Since pushing content to a repository often requires to pull first and merge changes, then git-annex provides a more convenient way to perform all these operatations, through the sync command:

git annex sync origin --content

Internally, git annex sync --content performs the following steps:

  1. git commit
  2. git pull
  3. git merge
  4. git push
  5. git copy . --to=origin
  6. git annex get .

Notice that the last two steps will be avoided if --content is omitted.
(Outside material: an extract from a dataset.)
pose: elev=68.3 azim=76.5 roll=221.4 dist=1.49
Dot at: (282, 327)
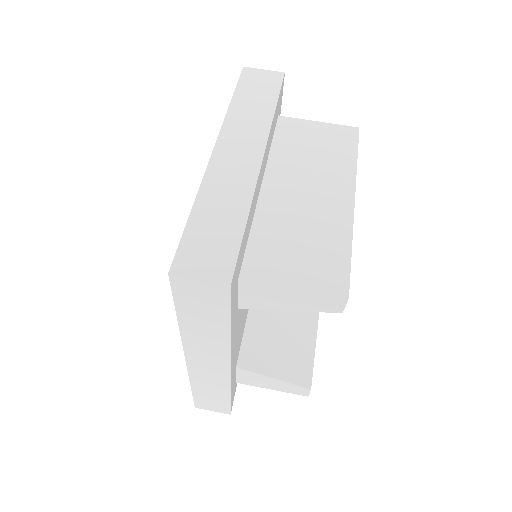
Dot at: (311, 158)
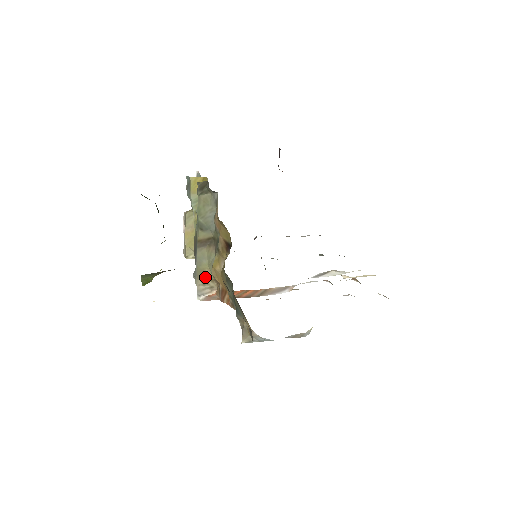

Moreover, had the standard group manual not being set in the local repository, then all files available on the storage server would have been copied locally. Anyway, if that happens, interrupting the retrieval with CTRL-C is safe.

Editing pre-existing files

If a <file> is stored with in the annex and changes to it needs to be made, then the file must be unlocked first:

git annex unlock <file>
...edit...edit...edit...
git annex add <file>
git commit -m "updated <file>"

Notice that git annex unlock <file> removes the symbolic link and copies the content of the file in its place, with write permission. This is a second copy of the file because the one . After changing the file, git-annex add and git commit can be performed as usual. Notice that, if you need to frequently change a file, it may be more convenient to store it with git instead of git-annex.

Issue: Changing a file without unlocking first

What happens if you attempt to edit a file without unlocking first? Files added with git-annex appears as symbolic links in the filesystem. An application, such as an editor, should warn that you are opening a link and not a file. Secondly, the content of the file, pointed by the link, is stored in .git/annex/objects/ and set as write-protected. This is the only copy of the content of the file in the local repository, that is why it is protected. The application attempting to write on this file should either fail, with permission denied, or clearly ask confirmation to write on a write protected file, e.g. Sublime Text 3. If the user insists to write on the file and the application allows that, basically the internal copy of git-annex is damaged. With git annex fsck <file>, git-annex will tell first that the local copy of the file is not good anymore and will put it in .git/annex/bad/. In order to solve such a situation, it is necessary to retrieve a pristine copy of the file, with git annex get <file>, then unlock it, re-editing again or copying the the file in .git/annex/bad/ on the unlocked file, then adding and committing.

git-annex for anonymous users

git clone http://storage-server.mydomain.com/labdata
cd labdata
git annex get <files>
[...]
git pull
git annex get <files>

Acknowledgment

Thanks to Michael Hanke's post, for inspiring parts of this tutorial and showing interesting solutions.

Thanks to Yaroslav Halchenko and Michael Hanke for their continuous effort in improving and maintaining NeuroDebian which, among many other things, provides Debian/Ubuntu repositories with the latest git-annex, within the package git-annex-standalone.

A special thank to Joey Hess, author of git-annex, for the beautiful and intriguing piece of software that sometimes tease us like a puzzle, like git does.